- Required actions:
a. Output the stretch of the piperidine thread from "This thread is" through "hydrolysis of piperine.", reproducing the wording without change.
b. Condense the paragraph of the piperidine thread that begins "These experiment were developed from a YouTube video" into a shorter version that keeps its main facts.
c. Answer these questions about the piperidine thread, labeling each answer with its matching numeral:
(i) About how many threads on the SM site cover extracting piperine from pepper corn?
(ii) For how long was the mixture refluxed?
(iii) What was the yield of crude potassium piperinate, in grams?

== Excerpted text ==

Piperidine from the hydrolysis of piperine

This thread is a report of work still in progress but was driven by my need for a small amount of piperidine and I have no recovered 34.9g of slightly moist piperidine hydrochloride from the hydrolysis of piperine.

There are about 10 threads on the SM site on the extraction of piperine from pepper corn but only 2 on the hydrolysis and they are both useless. For this reason I have started a new thread.

These experiment were developed from a YouTube video produced by Chem Player (https://www.youtube.com/watch?v=KDGIYEaGCZw&t=1s). He used 7g of piperine he had previously extracted from pepper corns but because the yield of piperidine could only be about 2g at best and I was more interested in obtaining piperidine in workable quantities I chose to buy 100g of commercial 95% piperine extract and scale up Chem Player’s method by a factor of 5, e.g. using 35g of crude piperine, for my first attempt.

The Hydrolysis
25.160g of 85% potassium hydroxide flakes were placed in a 500 ml conical flask containing a fairly large (about 45mm) stir bar. 200ml of 95% ethanol (rectified spirit) were then added and the mixture stirred until the alkali had dissolved. 35.060g of commercial piperine extract (note 1) was then added to the reaction mixture.

Photo 1 Flask with KOH in rectified spirit
Photo 2 The yellow slurry after adding the piperine

A brilliant yellow suspension formed immediately but gradually, on heating, the piperine dissolves giving a deep honey brown–orange solution. A reflux condenser was added to the flask and it was gently heat to boiling then refluxed for 4½ hours. After about 20 minutes refluxing a crystalline precipitate starts to form. As refluxing continued the amount of solid makes the slurry rather thick and but not difficult to stir though a large stir bar is needed.

Photo 3 The dark honey brown but clear solution after 10 minutes
Photo 4 The crystalline precipitate after about 2 hours reflux

After the reflux period, the suspension was allowed to cool a little and then the condenser re-arranged for simple distillation; no temperature monitoring was required. The liquid was distil off until the residue becomes too thick to stir, this resulted in about 170ml of distillate. When the flask was cool enough to be handled with bare hands 70ml of water were added and the solid stirred up into a dark brown slurry then it was left to cool to room temperature. The slurry was filtered at the pump with a 70mm Buchner funnel and the cake washed with about 30ml of the distillate and then with about 40ml of rectified spirit to give an almost white cake. The cake was drained as dry as possible and finally dried on a watch glass. The yield of crude potassium piperinate was 27.714g which is about a 92.8% yield though it is still rather impure (note 2).

Photo 5 The set-up for the removal of the solvent
Photo 6 The filtrate after collecting the first crop of K piperinate

The filtrate was returned to the flask and distilled again until the residue was again difficult to stir and then cooled (note 3). All of the distillates were combined and rendered weakly acid with 30% hydrochloric acid, about 13ml were required. The acidified distillate was then distilled again with temperature monitoring; the first 230ml or so distilled below 95°C and was kept for recovery of the alcohol. Another 70-80ml of increasingly cloudy distillate passed over and was discarded; it smells distinctly of pepper and probably consists of some un-hydrolysable essential oil in water. The small amount of slightly discoloured liquid left in the flask was transferred to a shallow bowl and evaporated to dryness with constant stirring on a hotplate. The yield of very pale yellow piperidine hydrochloride was 12.66g (It took several attempt to get the weight this low, the product is very soluble and deliquescent).

===
== Data segment ==

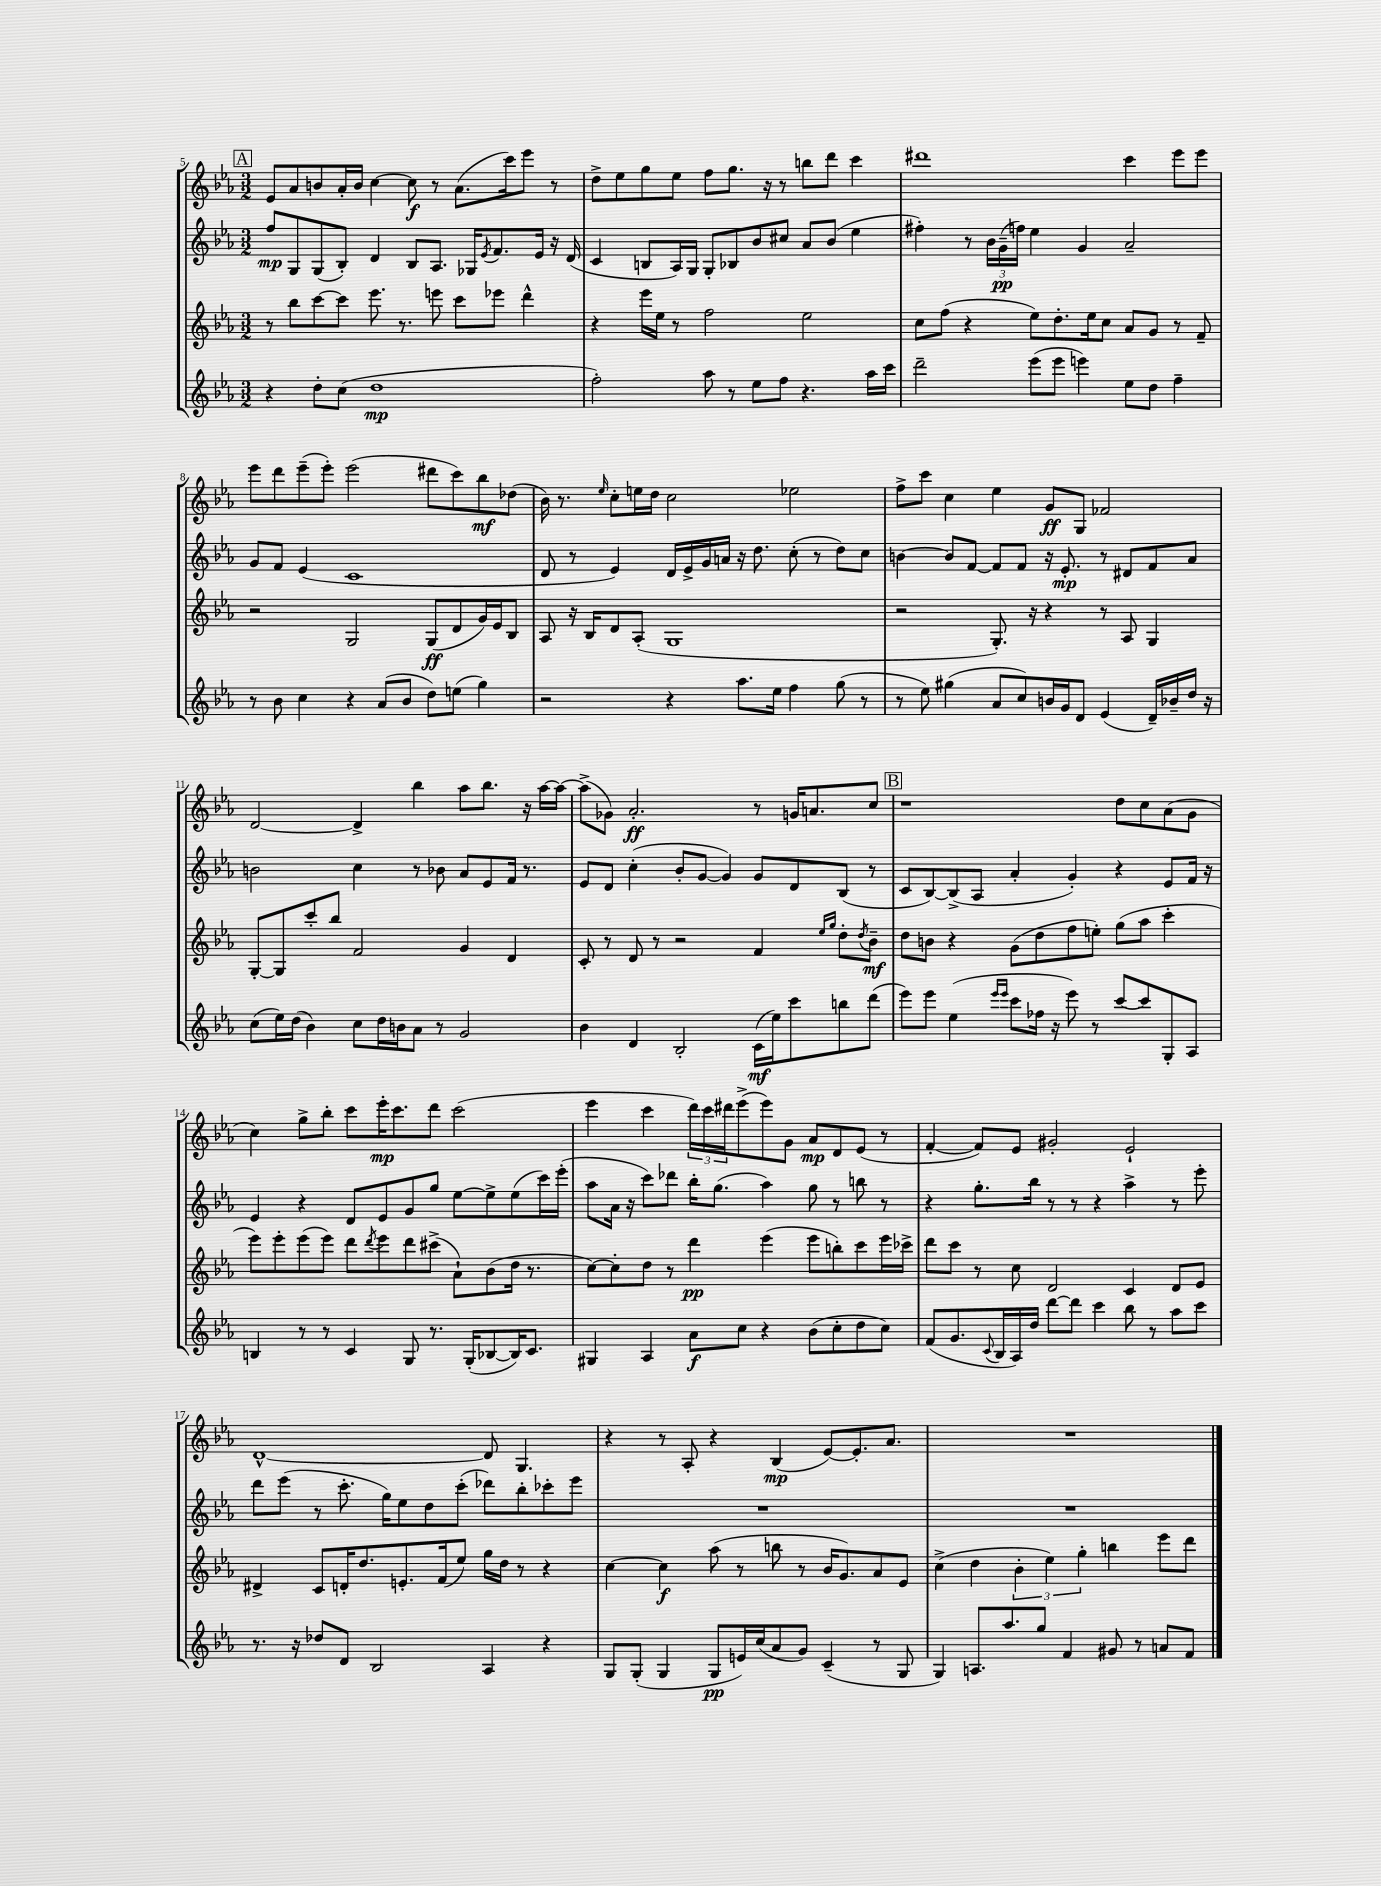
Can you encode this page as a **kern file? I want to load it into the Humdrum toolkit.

===

- The results:
a.
This thread is a report of work still in progress but was driven by my need for a small amount of piperidine and I have no recovered 34.9g of slightly moist piperidine hydrochloride from the hydrolysis of piperine.

b. The experiments followed a YouTube video by Chem Player, who used 7g of piperine he had extracted from peppercorns. Because that amount could give at most about 2g of piperidine, the writer bought 100g of commercial 95% piperine extract. For the first attempt, the writer scaled the method up fivefold, using 35g of crude piperine.

c.
(i) About 10.
(ii) 4½ hours.
(iii) 27.714g.